X-rays are electromagnetic radiation of wavelength of the order of 10‑10m to 10‑9 m.
X-rays have the following characteristics:
· It has high penetration power.
· It can darken photographic plates.
X-rays are produced when fast electrons collide with a heavy metal target in an x-ray tube.
X-ray of minimum wavelength is produced when the kinetic energy gained by an electron after being accelerated by a potential difference is completely converted into a photon of x-ray.
More than 90% of total kinetic energy of the accelerated electrons is converted into heat.
X-rays produced by an x-ray tube form a spectrum consists of:
· A continuous spectrum of various wavelengths.

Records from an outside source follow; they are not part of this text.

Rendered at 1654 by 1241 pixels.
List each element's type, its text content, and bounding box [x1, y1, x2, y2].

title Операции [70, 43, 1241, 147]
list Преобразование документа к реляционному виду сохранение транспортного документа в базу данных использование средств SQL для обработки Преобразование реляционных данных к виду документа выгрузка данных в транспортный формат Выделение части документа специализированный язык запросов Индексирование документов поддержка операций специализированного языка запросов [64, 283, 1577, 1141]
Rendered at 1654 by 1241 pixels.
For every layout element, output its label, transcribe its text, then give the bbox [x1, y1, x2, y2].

· Characteristic line spectra. These spectra consist of a number of wavelengths of very high intensity.
Fast electrons from the cathode are decelerated on collisions with the target. Different percentages of the kinetic energy of the electrons are converted into x-ray photons. These x-ray photons of different wavelengths form the continuous spectrum.
A photon of characteristics line spectrum is produced when:
· An electron in the inner shell of the target atom is ejected by the fast electron from the cathode.
· The vacancy in the inner shell is filled by an electron from an outer shell. The difference in the energy is radiated as a photon of the line x-ray.
The wavelengths of x-ray in the line spectrum are characteristic of metal used as target in the x-ray tube.
X-rays can be diffracted by a crystal because:
· Atoms in the crystal are uniformly arranged in atomic planes.
· Separation between atoms in the crystal is of the same order of magnitude as the wavelength of the x-ray.